Vivian Pratt Explores Nature’s Hidden Frontier
It’s well documented in travelers’ diaries that before the Romantic era, the more awe-inspiring aspects of nature provoked shudders; tourists would scurry through the Alps on well-marked trails, looking neither left nor right. But that was then.
Today, we include ourselves in the most and the least of nature and are forging a new sensibility, with new outlooks, to explore. Inevitably, this new frontier attracts the bold and the ready which, I would argue, is the case with the Bromfield Gallery’s upcoming exhibition, “Inner Terrains,” by artist Vivian Pratt.
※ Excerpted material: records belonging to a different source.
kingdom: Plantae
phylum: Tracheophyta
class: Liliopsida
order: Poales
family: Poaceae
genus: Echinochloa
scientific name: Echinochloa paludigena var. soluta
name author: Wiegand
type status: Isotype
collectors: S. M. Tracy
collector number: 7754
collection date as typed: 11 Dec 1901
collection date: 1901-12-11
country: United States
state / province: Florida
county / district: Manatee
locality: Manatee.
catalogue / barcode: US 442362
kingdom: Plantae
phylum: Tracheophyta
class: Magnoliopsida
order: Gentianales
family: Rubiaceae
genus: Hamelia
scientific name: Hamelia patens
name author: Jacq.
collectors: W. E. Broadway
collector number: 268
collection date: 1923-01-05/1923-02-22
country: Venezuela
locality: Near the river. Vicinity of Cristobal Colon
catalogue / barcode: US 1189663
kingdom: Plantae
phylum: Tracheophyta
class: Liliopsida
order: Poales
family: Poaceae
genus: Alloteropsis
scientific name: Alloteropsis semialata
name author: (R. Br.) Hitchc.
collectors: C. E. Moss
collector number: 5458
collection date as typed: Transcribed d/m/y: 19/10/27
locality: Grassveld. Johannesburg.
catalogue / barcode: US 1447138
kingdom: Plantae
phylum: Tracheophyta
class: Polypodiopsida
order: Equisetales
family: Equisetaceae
In the Romantic West, our last frontier, now much faded, explorers came with ropes and traps slung from broad, buckskin-clad shoulders. Completing their equipage was an uncanny knowledge of the terrain, and a mount that could preternaturally intuit their commands and, in some dangerous moments, correct them.
Our new “inner terrains” demand just as much knowledge of means and methods, less the horse, to record what we are observing, and to bring it back to form the new sensibility toward which we are groping.
Think of Bierstadt in Yosemite as well as painter and sculptor Frederic Remington on the Great Plains with buffalo hunters and cattle drivers; now zoom in as the pendulum of our sensibility swings from the massive to the micro.
Pratt served an eventful apprenticeship with the hardware and software that guides the communication — and the branding strategies — of our international corporations. Over fruitful decades, she became comfortable enough with the technology of computers, cameras, printers and the intersections between them that she could think and feel on the instant. No less was demanded in this brave new world where the first commandment is ASAP — with perfection a desideratum. And so Pratt farmed her small plot arduously, and meticulously.